- [Problem details] Convert the lines of the items below, starting at the line that contains "Ops! Este produto não" and ending at the line that contains "Você pode tentar", into a JSON list of strings with one string per line and no blank lines.

· · · · ·

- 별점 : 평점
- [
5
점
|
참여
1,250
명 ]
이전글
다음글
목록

· · · · ·

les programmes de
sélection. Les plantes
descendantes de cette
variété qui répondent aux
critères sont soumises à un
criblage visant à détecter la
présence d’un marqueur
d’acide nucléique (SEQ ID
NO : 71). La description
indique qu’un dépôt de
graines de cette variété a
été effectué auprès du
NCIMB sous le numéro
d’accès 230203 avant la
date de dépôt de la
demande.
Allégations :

· · · · ·

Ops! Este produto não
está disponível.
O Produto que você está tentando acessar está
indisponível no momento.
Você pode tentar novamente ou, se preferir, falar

· · · · ·

- [Answer box]
[
  "Ops! Este produto não",
  "está disponível.",
  "O Produto que você está tentando acessar está",
  "indisponível no momento.",
  "Você pode tentar novamente ou, se preferir, falar"
]